Given entries:
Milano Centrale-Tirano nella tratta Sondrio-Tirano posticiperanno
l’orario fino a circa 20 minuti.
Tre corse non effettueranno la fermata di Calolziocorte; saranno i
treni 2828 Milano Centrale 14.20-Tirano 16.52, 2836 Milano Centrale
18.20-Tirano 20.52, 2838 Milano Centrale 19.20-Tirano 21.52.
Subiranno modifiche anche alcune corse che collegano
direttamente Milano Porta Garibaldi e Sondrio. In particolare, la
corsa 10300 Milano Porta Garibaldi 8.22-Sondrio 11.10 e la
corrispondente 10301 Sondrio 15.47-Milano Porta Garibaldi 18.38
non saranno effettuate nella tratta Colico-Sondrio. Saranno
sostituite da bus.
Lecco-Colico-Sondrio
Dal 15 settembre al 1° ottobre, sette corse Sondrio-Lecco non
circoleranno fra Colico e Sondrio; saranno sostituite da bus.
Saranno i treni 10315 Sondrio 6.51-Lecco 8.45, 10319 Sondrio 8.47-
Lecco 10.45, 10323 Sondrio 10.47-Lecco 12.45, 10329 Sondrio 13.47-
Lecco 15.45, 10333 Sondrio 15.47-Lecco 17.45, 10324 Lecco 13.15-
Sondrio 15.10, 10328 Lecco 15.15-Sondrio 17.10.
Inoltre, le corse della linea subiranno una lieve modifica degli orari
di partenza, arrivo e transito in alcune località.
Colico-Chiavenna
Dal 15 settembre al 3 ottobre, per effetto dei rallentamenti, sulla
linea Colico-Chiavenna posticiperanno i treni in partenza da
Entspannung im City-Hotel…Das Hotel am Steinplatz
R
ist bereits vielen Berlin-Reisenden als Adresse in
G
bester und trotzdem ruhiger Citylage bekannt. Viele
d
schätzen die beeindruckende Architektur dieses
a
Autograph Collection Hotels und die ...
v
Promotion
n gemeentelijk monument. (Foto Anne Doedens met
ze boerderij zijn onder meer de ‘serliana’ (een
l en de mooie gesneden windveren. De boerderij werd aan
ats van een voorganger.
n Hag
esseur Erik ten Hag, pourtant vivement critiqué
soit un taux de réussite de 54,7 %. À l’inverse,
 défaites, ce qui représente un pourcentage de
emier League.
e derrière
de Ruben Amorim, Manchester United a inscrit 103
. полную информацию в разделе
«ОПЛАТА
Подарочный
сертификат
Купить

Required action:
From the listing above, return every line that carries the string "sostituite".

Task result:
sostituite da bus.
circoleranno fra Colico e Sondrio; saranno sostituite da bus.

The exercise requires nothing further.